Institutions minées
Pour deux journées de suite, l’actualité fut marquée par l’action de policiers occupés à examiner leurs propres turpitudes plutôt qu’à poursuivre les vilains.
Mercredi, c’est une série de perquisitions qui ont agité l’unité mixte réunie par l’UPAC pour éclaircir des fuites de documents d’enquête. Dans ce contexte, on a arrêté un parlementaire qui réclame un resserrement dans les normes de contrôle de l’escouade.
DÉNONCIATIONS
Jeudi, c’est la SQ qui est débarquée au siège du SPVM dans le cadre de l’investigation sur la guerre de clans sordide dont le corps policier montréalais serait le théâtre. Une affaire qui lui donnait moins l’apparence d’un élément important des forces de l’ordre québécoises que celle d’un gang de rue financé par l’État.
Ce n’est pas anodin que ces histoires surviennent en même temps qu’une nouvelle vague de dénonciations d’inconduite à caractère sexuel balaie les réseaux sociaux. Dans le contexte, on rappelle que se plaindre à la police devrait toujours être la voie à privilégier.
C’est beau de le dire, mais une partie importante des comportements dénoncés n’appartiennent pas au spectre des infractions criminelles, d’une part. D’autre part, une étude de Statistique Canada révèle que de tous les cas d’agressions sexuelles signalés, seulement 43 % se sont soldées par des accusations, 12 % ont mené à une condamnation et 7 % à une peine d’emprisonnement.

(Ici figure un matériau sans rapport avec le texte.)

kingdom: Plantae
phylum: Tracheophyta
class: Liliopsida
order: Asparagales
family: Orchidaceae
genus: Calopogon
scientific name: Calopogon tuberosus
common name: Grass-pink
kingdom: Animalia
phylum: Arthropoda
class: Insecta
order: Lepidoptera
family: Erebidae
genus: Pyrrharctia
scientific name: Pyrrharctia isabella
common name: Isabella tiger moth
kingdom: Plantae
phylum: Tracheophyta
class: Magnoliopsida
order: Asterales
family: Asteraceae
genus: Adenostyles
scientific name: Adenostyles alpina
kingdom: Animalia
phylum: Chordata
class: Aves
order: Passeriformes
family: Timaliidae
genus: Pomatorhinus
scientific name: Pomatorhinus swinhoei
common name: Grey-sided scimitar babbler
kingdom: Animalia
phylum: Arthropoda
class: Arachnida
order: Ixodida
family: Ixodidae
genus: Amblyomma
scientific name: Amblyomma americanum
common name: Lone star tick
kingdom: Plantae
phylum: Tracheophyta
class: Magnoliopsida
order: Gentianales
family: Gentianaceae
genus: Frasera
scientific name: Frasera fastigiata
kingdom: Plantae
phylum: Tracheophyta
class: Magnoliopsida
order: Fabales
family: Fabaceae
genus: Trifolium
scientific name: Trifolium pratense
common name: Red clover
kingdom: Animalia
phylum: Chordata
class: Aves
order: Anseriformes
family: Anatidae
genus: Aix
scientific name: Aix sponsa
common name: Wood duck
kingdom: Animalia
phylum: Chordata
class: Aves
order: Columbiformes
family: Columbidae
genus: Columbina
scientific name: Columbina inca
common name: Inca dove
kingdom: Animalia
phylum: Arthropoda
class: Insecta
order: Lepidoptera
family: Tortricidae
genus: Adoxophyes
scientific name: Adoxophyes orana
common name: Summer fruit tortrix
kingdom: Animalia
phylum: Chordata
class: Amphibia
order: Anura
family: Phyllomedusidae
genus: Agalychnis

Pas étonnant que plusieurs en concluent que l’appareil judiciaire n’est pas un outil adéquat pour permettre aux victimes d’obtenir justice. À défaut de voir leur agresseur puni, elles choisiront la voie de la parole, la seule qui leur appartient en propre.
PRIMAUTÉ DU DROIT
Tout cela s’inscrit dans une tendance plus vaste de ce début de 21e siècle pas si tranquille en Occident. Alors que des entreprises transnationales ont la capacité d’agir en se plaçant au-dessus des lois des territoires, des militants se réapproprient le concept de désobéissance civile qui a permis la libération de plusieurs peuples ou groupes opprimés.
En ressortent, entre les deux, des entités étatiques qui tentent tant bien que mal de réaffirmer leur souveraineté et le règne absolu de la primauté du droit. Parfois, elles se disputent leur légitimité, comme on voit l’Espagne et la Catalogne le faire. D’autres fois, elles se tirent dans le pied en laissant les délais s’étirer devant les tribunaux jusqu’au point de rupture de ceux-ci, comme on le voit chez nous.
SOCLE COMMUN
Nos institutions sont minées parce que certains de ceux qui en avaient la charge les ont perverties et parce qu’un nombre grandissant de gens cessent d’y croire, alors que des forces plus ou moins occultes décident d’en faire fi.
Ça va beaucoup plus loin que la simple question du cynisme et du désengagement des citoyens. C’est le contrat social qui permet de se donner un socle commun pour se gouverner qui s’étiole, petit à petit, nous rapprochant ainsi d’un futur plus dystopique que démocratique.